To do: Below are entries; output exactly the lines from the one with "Homura reaches for" to the one with "a nice cafe", both included, and nothing else.

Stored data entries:
════

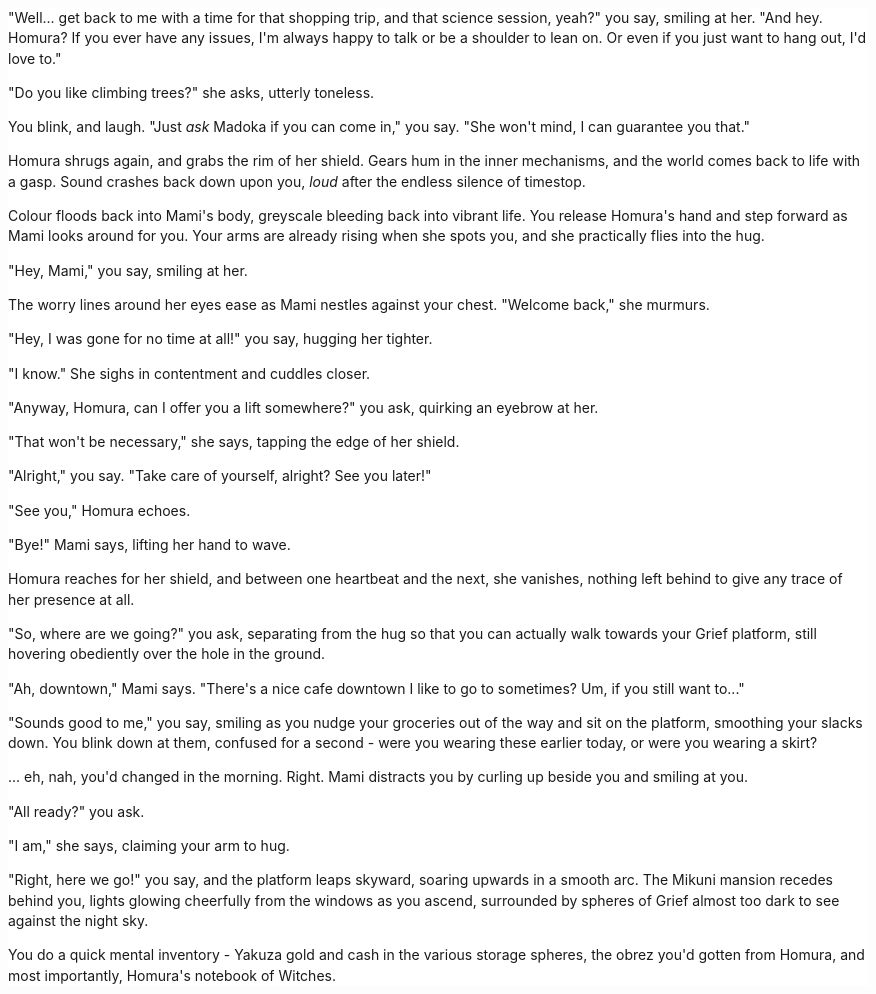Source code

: "Well... get back to me with a time for that shopping trip, and that science session, yeah?" you say, smiling at her. "And hey. Homura? If you ever have any issues, I'm always happy to talk or be a shoulder to lean on. Or even if you just want to hang out, I'd love to."

"Do you like climbing trees?" she asks, utterly toneless.

You blink, and laugh. "Just *ask* Madoka if you can come in," you say. "She won't mind, I can guarantee you that."

Homura shrugs again, and grabs the rim of her shield. Gears hum in the inner mechanisms, and the world comes back to life with a gasp. Sound crashes back down upon you, *loud* after the endless silence of timestop.

Colour floods back into Mami's body, greyscale bleeding back into vibrant life. You release Homura's hand and step forward as Mami looks around for you. Your arms are already rising when she spots you, and she practically flies into the hug.

"Hey, Mami," you say, smiling at her.

The worry lines around her eyes ease as Mami nestles against your chest. "Welcome back," she murmurs.

"Hey, I was gone for no time at all!" you say, hugging her tighter.

"I know." She sighs in contentment and cuddles closer.

"Anyway, Homura, can I offer you a lift somewhere?" you ask, quirking an eyebrow at her.

"That won't be necessary," she says, tapping the edge of her shield.

"Alright," you say. "Take care of yourself, alright? See you later!"

"See you," Homura echoes.

"Bye!" Mami says, lifting her hand to wave.

Homura reaches for her shield, and between one heartbeat and the next, she vanishes, nothing left behind to give any trace of her presence at all.

"So, where are we going?" you ask, separating from the hug so that you can actually walk towards your Grief platform, still hovering obediently over the hole in the ground.

"Ah, downtown," Mami says. "There's a nice cafe downtown I like to go to sometimes? Um, if you still want to..."

"Sounds good to me," you say, smiling as you nudge your groceries out of the way and sit on the platform, smoothing your slacks down. You blink down at them, confused for a second - were you wearing these earlier today, or were you wearing a skirt?

... eh, nah, you'd changed in the morning. Right. Mami distracts you by curling up beside you and smiling at you.

"All ready?" you ask.

"I am," she says, claiming your arm to hug.

"Right, here we go!" you say, and the platform leaps skyward, soaring upwards in a smooth arc. The Mikuni mansion recedes behind you, lights glowing cheerfully from the windows as you ascend, surrounded by spheres of Grief almost too dark to see against the night sky.

You do a quick mental inventory - Yakuza gold and cash in the various storage spheres, the obrez you'd gotten from Homura, and most importantly, Homura's notebook of Witches.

════

Completed task:
Homura reaches for her shield, and between one heartbeat and the next, she vanishes, nothing left behind to give any trace of her presence at all.

"So, where are we going?" you ask, separating from the hug so that you can actually walk towards your Grief platform, still hovering obediently over the hole in the ground.

"Ah, downtown," Mami says. "There's a nice cafe downtown I like to go to sometimes? Um, if you still want to..."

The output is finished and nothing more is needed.